The second scenario involves a member of the public who circulates his or her opinion against a judge by a letter to the editor, lawn sign, paid advertisement or some other publication. These types of messages would be broadcast to a large audience of potential voters. The Committee believes that any of those activities by a member of the public is sufficient to justify an election campaign. This scenario creates the temptation to require a level of opposition manifested through a certain number of letters to the editor, law signs, etc., before a campaign could begin. However, a sufficient level of opposition in this arena is far too difficult to quantify. Ultimately a judge should have the discretion to evaluate the opposition and determine when, or if, to begin a campaign.

The third scenario involves a news service which prints or broadcasts a story about the judge's qualifications, which story contains negative inferences about the judge's qualifications. Whether this is sufficient to justify a campaign will depend on the context of the news story. Judges are frequently mentioned in new stories and are occasionally criticized. Judges are typically unable to, and should not, respond to these stories because of the prohibition against commenting on pending cases. This should be true even if such a story coincides with a judge's retention election. However, if a story appears timed to a judge's retention election, such that the story raises facts and qualification issues which are not immediately relevant to a news-making case, this will constitute active public opposition sufficient to allow a judge to operate a campaign.

The final scenario involves a news service which prints or broadcasts an editorial recommending voters vote "no" in the judge's retention election. This last scenario clearly involves an organization's public opposition to a judge's retention and this scenario justifies a campaign by the judge.

The Committee must address two additional points not specifically raised by the Judicial Council's request. First, the active public opposition sufficient to justify a campaign must coincide with the period that a judge is a candidate for election. This would be from the time that the judge files his or her candidacy with the appropriate state office, until the date that the election is held. A judge could not, for instance, operate a campaign based solely on a newspaper editorial printed two years prior to a judge's candidacy. The opposition must occur during the period of the candidacy.

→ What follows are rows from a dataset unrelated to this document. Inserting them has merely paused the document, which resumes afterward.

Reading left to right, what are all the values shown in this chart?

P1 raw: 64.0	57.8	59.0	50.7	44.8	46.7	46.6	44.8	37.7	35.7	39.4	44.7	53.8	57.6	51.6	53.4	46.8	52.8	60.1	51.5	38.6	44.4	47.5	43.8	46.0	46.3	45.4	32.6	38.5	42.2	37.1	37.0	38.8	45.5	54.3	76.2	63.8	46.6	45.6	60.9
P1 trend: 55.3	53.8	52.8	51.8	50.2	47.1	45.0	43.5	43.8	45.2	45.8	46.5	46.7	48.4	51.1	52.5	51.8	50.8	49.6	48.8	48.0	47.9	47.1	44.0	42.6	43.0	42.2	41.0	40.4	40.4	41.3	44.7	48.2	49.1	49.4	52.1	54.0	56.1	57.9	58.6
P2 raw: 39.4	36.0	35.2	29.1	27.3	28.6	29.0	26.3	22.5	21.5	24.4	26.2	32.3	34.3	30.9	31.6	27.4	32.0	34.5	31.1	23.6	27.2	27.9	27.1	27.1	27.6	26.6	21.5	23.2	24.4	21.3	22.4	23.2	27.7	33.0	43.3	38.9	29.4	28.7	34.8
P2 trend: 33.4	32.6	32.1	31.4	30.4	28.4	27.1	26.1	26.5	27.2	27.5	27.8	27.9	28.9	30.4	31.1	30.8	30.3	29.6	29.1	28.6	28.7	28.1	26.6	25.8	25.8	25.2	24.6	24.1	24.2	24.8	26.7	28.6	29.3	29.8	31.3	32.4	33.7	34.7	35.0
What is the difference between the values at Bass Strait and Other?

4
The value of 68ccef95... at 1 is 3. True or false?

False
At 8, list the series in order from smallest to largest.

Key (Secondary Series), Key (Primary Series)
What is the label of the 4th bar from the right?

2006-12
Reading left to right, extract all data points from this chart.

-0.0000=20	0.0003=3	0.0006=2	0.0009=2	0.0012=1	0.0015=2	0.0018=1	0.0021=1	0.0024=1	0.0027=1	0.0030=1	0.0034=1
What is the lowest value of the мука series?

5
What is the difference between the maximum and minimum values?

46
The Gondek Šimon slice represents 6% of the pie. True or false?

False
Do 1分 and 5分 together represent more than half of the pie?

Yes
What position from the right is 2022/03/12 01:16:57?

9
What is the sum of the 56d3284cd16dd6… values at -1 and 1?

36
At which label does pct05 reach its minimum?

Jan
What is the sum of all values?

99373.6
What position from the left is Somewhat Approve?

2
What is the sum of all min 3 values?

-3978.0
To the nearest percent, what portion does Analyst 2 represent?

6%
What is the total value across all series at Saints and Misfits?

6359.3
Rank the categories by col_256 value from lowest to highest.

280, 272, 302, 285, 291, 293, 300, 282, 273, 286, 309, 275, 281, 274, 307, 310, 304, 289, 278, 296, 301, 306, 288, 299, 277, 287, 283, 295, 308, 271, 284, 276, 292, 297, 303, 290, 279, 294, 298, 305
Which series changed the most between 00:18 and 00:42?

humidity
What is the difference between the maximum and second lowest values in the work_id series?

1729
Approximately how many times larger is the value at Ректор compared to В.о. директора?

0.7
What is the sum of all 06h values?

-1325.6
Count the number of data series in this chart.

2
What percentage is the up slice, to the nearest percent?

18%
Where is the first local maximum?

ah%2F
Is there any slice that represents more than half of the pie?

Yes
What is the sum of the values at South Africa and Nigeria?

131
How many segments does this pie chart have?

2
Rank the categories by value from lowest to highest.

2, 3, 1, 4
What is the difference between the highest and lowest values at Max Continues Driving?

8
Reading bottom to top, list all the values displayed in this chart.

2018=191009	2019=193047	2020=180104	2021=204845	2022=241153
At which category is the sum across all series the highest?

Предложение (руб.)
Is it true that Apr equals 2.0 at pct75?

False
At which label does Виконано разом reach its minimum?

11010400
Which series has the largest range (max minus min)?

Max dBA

The Committee also notes that there may be other activities, short of operating a campaign, in which a judge could participate. Although the Committee is not currently in a position, and has not been asked, to address these types of situations, it is important to recognize that, for instance, a judge's letter to the editor in response to a public letter to the editor would not constitute operating an election campaign. (Although a letter to the editor might implicate other Canons such as those involving the integrity of the judiciary, comment on pending cases, or exhibiting biases and prejudices.) It might therefore be possible for a judge to respond to public comments which do not rise to the level of active public opposition, without the response constituting the operating of an election campaign.